#### [Information shown]
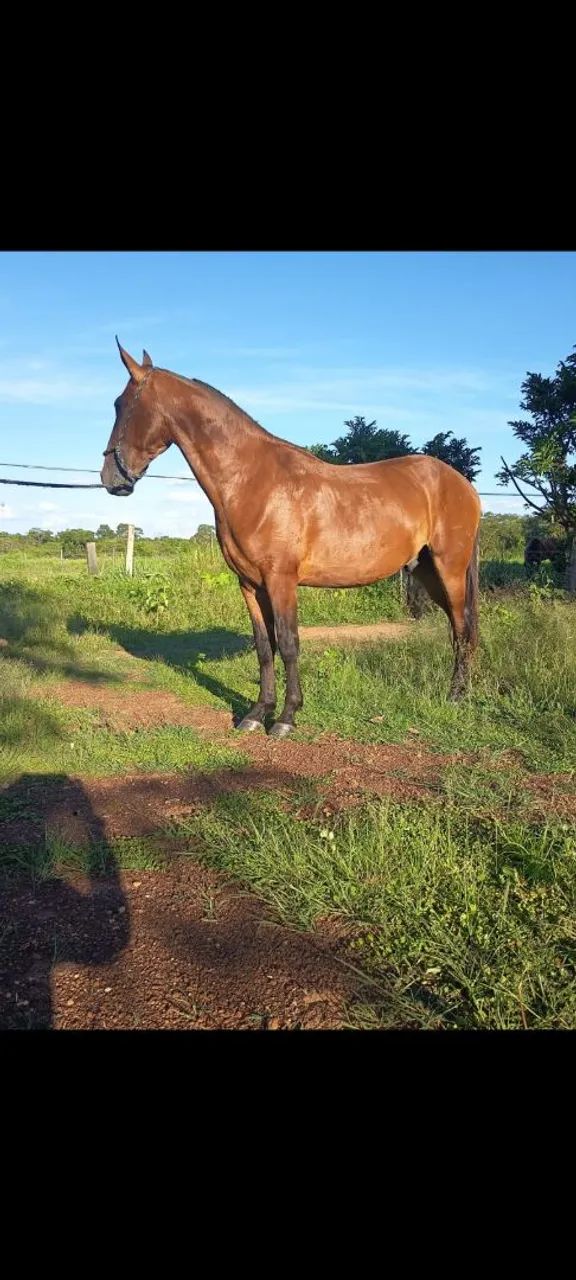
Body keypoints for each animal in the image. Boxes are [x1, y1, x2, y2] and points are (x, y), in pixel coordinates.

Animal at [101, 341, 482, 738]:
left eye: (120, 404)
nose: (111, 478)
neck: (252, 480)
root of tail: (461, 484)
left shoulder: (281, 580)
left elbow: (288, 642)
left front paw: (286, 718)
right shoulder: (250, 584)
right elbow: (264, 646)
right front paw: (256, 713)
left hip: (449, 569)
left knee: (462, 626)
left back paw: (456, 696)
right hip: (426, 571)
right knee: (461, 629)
...
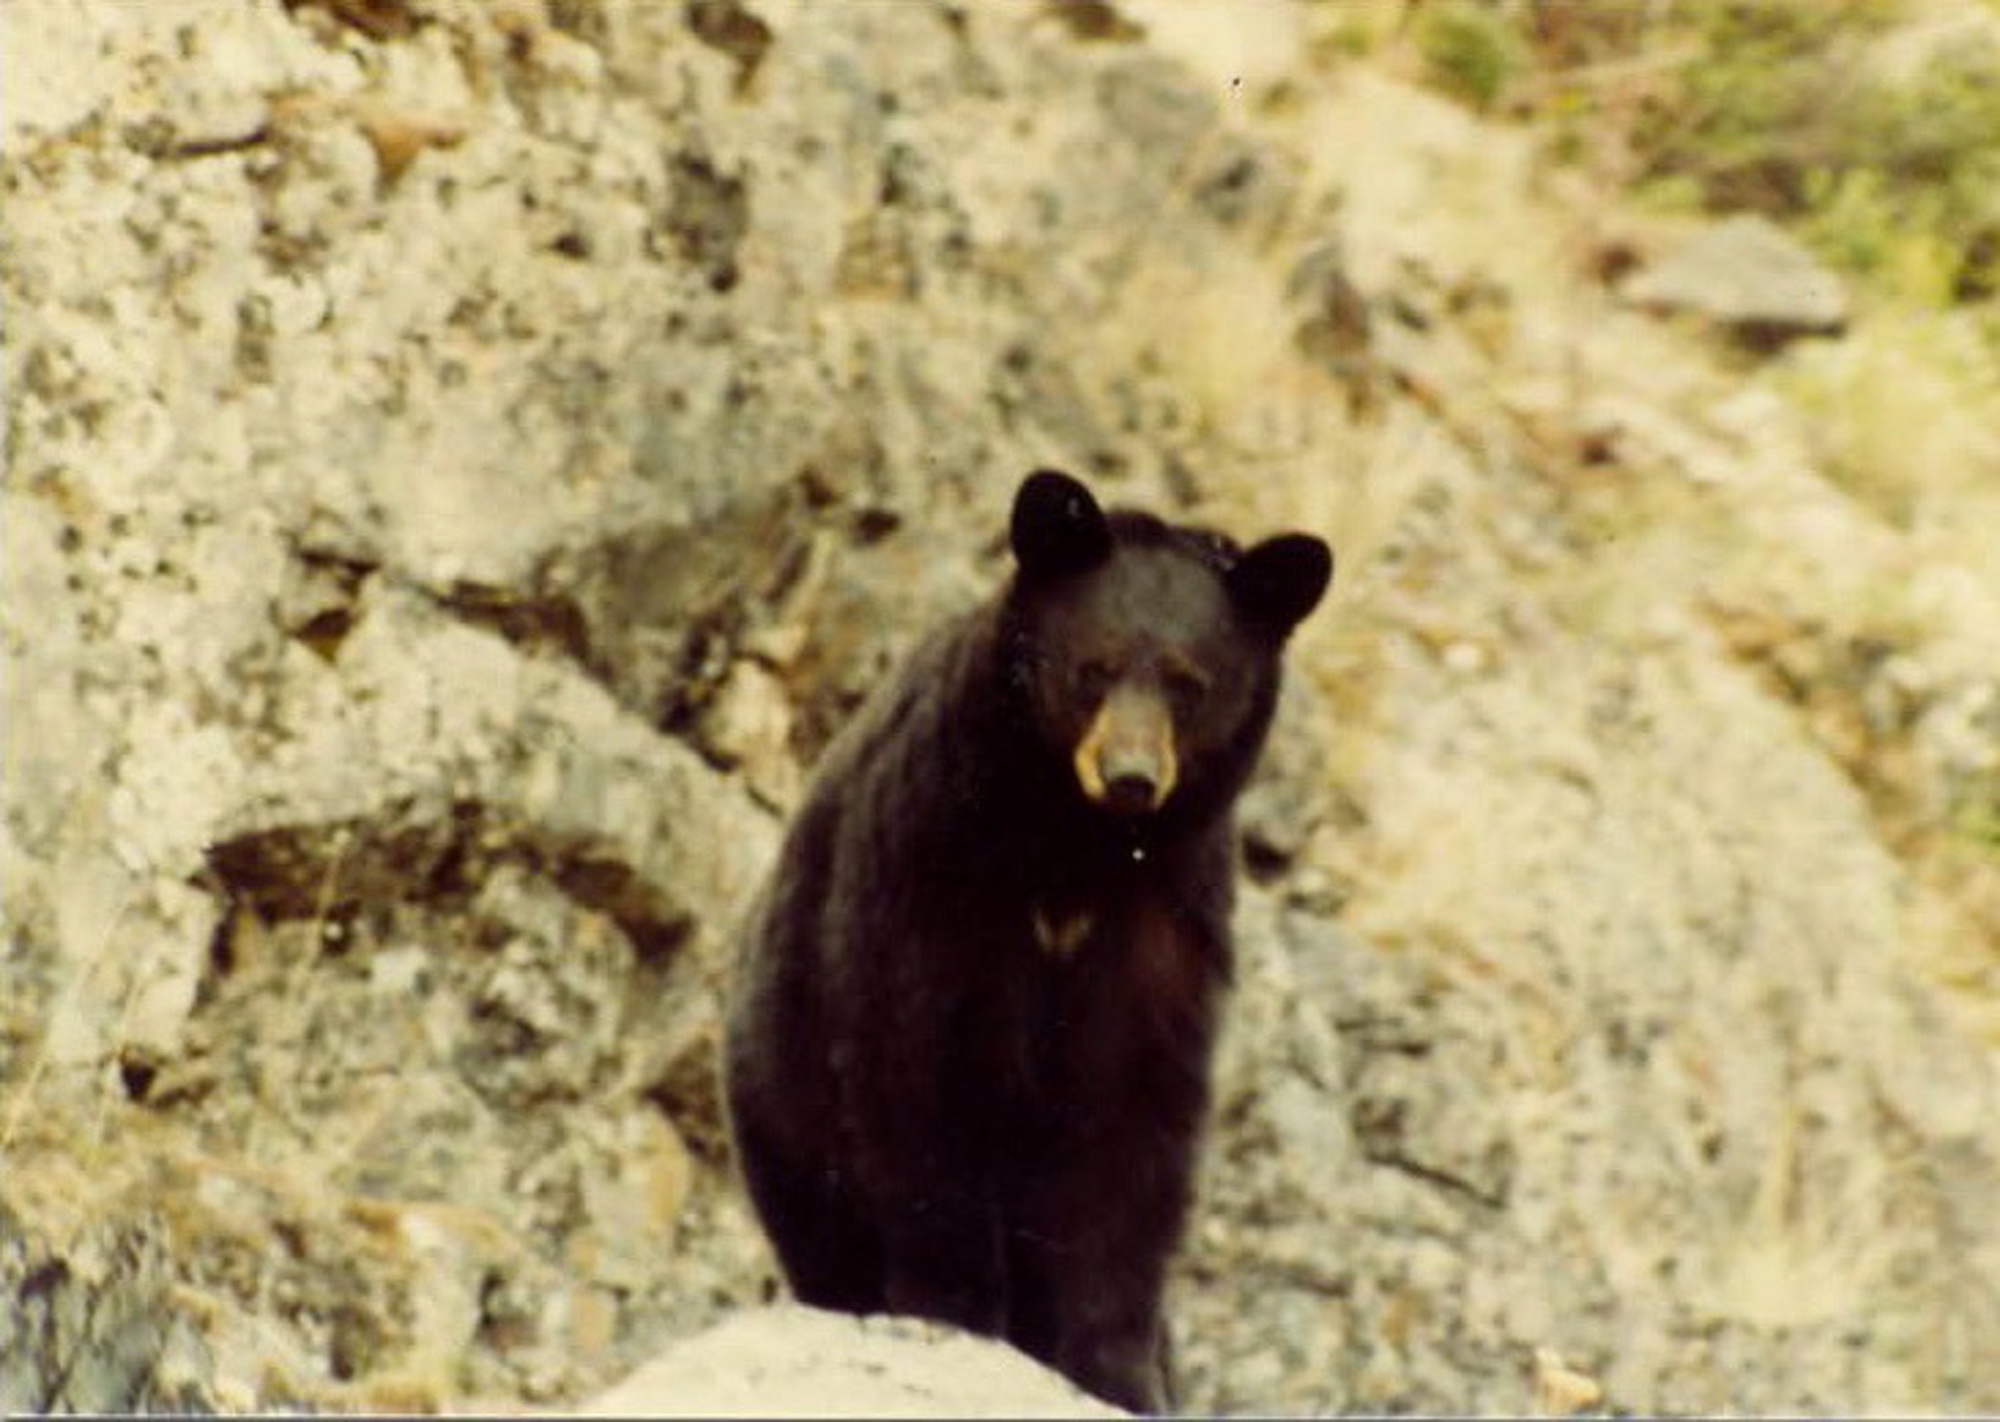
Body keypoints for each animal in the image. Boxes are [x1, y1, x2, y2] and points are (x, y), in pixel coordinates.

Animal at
--
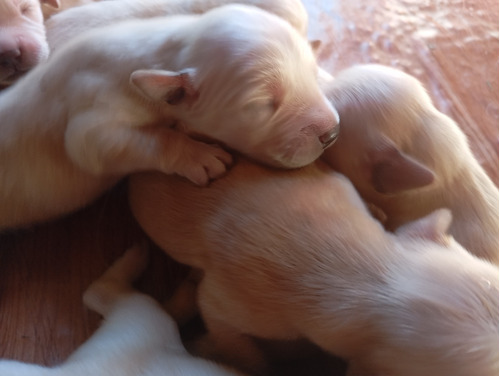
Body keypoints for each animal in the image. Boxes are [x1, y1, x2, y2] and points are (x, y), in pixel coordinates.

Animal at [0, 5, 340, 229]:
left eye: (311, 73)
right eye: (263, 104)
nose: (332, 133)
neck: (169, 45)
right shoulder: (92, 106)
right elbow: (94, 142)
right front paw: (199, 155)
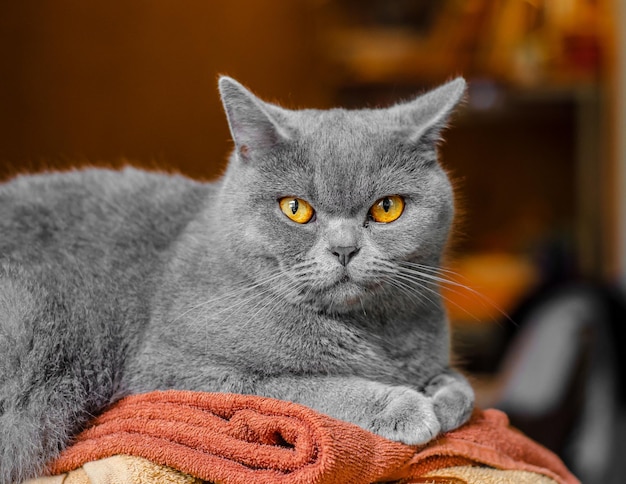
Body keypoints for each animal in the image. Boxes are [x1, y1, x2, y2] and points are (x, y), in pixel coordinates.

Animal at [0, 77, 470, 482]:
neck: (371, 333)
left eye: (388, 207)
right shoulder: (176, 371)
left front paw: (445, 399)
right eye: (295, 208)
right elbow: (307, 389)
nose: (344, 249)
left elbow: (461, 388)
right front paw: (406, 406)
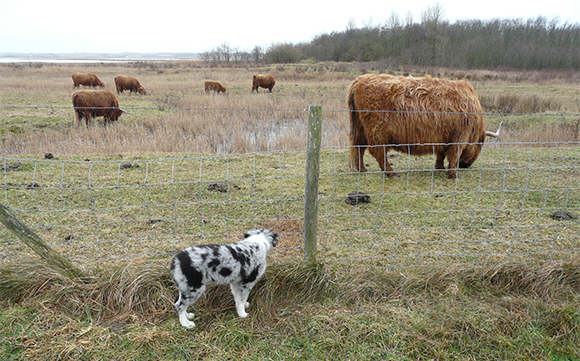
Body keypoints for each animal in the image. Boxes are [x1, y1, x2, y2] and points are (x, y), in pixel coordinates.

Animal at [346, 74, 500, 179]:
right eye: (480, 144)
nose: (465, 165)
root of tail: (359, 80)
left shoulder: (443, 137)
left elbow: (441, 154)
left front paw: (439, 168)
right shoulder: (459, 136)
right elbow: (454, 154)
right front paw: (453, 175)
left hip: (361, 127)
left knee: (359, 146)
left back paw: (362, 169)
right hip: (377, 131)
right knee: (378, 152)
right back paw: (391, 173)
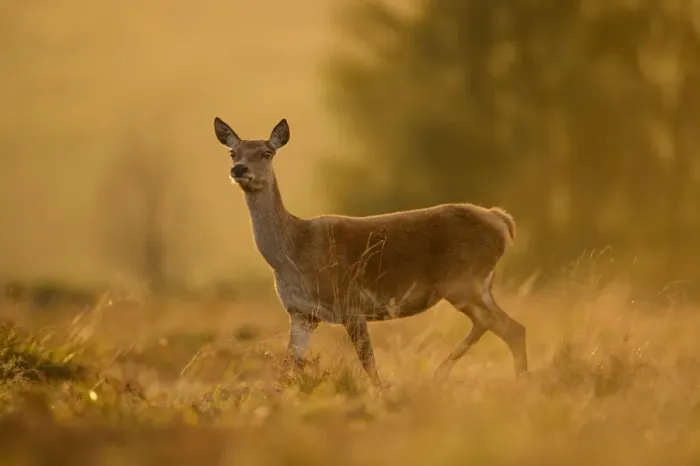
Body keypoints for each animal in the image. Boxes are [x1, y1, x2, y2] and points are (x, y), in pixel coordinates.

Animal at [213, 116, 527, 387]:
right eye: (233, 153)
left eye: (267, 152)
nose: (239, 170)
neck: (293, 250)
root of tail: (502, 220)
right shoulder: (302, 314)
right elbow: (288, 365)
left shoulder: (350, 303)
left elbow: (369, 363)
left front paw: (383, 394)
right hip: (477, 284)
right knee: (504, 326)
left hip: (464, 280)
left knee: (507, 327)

#### [Work to complete]
Take the entries above and copy exactly the lines starting at the one with "right front paw: (453, 175)" and ending at the one with "left knee: (507, 327)"; nothing outside that span, and no pictures.

#### [Result of this task]
right front paw: (453, 175)
left hip: (361, 127)
left knee: (359, 146)
left back paw: (362, 169)
right hip: (377, 131)
right knee: (378, 152)
right back paw: (391, 173)
Body keypoints for each animal in the image. Boxes are [x1, y1, x2, y2] and points are (x, y), in pixel coordinates.

Animal at [213, 116, 527, 387]:
right eye: (233, 153)
left eye: (267, 152)
nose: (239, 170)
neck: (293, 250)
root of tail: (502, 220)
right shoulder: (302, 314)
right elbow: (288, 365)
left shoulder: (350, 303)
left elbow: (369, 363)
left front paw: (383, 394)
right hip: (477, 284)
right knee: (504, 326)
left hip: (464, 280)
left knee: (507, 327)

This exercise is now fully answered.